## Brano proposto
_ _ _ _ _ _ _

Presentato a Cannes con reazioni contrastate, Megalopolis racconta la storia di un brillante architetto (Adam Driver) in una metropoli futurista ispirata all’antica Roma. “Come ogni capolavoro, sarà giudicato dal pubblico nel tempo”, ha detto Adam Fogelson, il capo di Lionsgate, che ha distribuito il film, “orgoglioso” di allearsi a un mito come Coppola per dare al film “la vasta presenza nelle sale che si merita”. Alle spalle capolavori come Apocalypse Now e la saga del Padrino, Coppola aveva cominciato a sviluppare il film negli anni Ottanta, quando le chance di successo di progetti ambiziosi per un pubblico che pensa erano assai maggiori di quelle di oggi.

L’industria del cinema all’epoca dominava l’entertainment e lasciava che il pubblico di un film d’autore crescesse naturalmente nell’arco di mesi. Hollywood allora poteva permettersi di tenere un progetto nelle sale anche per un anno perché, a differenza di adesso, non aveva la concorrenza di internet, della tv via cavo e dei videogiochi. Oggi un film si brucia nell’arco di un paio di settimane, soprattutto se le recensioni e la risposta degli spettatori non sono eccellenti. In primavera sembrava addirittura che Megalopolis non ce l’avrebbe fatta ad arrivare nelle sale dopo esser stato respinto da molti distributori. Coppola è la seconda leggenda di Hollywood a pagare quest’anno il prezzo del nuovo andamento del mercato: quest’estate il costoso Horizon: An American Saga di Kevin Costner ha fatto fiasco al box office e i piani di portare il sequel nelle sale sono stati accantonati.

_ _ _ _ _ _ _

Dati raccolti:
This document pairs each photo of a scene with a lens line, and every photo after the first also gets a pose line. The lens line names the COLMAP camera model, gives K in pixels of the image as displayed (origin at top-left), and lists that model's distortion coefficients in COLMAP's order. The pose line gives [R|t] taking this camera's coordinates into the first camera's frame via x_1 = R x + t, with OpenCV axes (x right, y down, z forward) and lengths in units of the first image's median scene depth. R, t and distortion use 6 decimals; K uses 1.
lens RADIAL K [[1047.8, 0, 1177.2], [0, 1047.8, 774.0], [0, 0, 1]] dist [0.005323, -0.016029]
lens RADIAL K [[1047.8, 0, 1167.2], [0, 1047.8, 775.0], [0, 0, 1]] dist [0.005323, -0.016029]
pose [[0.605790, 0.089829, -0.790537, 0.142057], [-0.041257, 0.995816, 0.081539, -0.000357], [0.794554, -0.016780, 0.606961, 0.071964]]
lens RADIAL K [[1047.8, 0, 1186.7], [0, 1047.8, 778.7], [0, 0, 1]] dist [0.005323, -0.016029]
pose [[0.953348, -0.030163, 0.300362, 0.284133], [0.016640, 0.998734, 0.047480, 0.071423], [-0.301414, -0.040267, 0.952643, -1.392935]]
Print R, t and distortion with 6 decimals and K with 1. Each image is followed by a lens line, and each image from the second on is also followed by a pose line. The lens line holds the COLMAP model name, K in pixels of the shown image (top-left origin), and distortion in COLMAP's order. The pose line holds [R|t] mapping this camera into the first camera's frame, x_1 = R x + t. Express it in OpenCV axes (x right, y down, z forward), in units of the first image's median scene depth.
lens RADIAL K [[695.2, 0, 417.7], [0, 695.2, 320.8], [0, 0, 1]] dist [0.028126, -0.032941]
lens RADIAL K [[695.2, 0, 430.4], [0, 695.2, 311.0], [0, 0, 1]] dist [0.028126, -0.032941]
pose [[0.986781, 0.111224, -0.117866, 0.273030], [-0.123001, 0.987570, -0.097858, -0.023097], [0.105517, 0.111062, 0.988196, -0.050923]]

_ _ _ _ _ _ _

## Consegne
**A)** Trascrivi dal brano su Megalopolis il passo che va da "L’industria del cinema" fino a "sono stati accantonati." compreso.
**B)** Stabilisci se ognuna delle seguenti affermazioni concorda con il brano su Megalopolis. Rispondi sì o no e riporta le parole del testo che lo dimostrano. (i) A Cannes il film è stato accolto con entusiasmo unanime. (ii) Coppola aveva cominciato a sviluppare il film negli anni Ottanta. (iii) Il sequel di Horizon: An American Saga è arrivato nelle sale quest'estate.

## Soluzioni
**A)**
L’industria del cinema all’epoca dominava l’entertainment e lasciava che il pubblico di un film d’autore crescesse naturalmente nell’arco di mesi. Hollywood allora poteva permettersi di tenere un progetto nelle sale anche per un anno perché, a differenza di adesso, non aveva la concorrenza di internet, della tv via cavo e dei videogiochi. Oggi un film si brucia nell’arco di un paio di settimane, soprattutto se le recensioni e la risposta degli spettatori non sono eccellenti. In primavera sembrava addirittura che Megalopolis non ce l’avrebbe fatta ad arrivare nelle sale dopo esser stato respinto da molti distributori. Coppola è la seconda leggenda di Hollywood a pagare quest’anno il prezzo del nuovo andamento del mercato: quest’estate il costoso Horizon: An American Saga di Kevin Costner ha fatto fiasco al box office e i piani di portare il sequel nelle sale sono stati accantonati.

**B)**
(i) No: "Presentato a Cannes con reazioni contrastate".
(ii) Sì: "Coppola aveva cominciato a sviluppare il film negli anni Ottanta".
(iii) No: "i piani di portare il sequel nelle sale sono stati accantonati".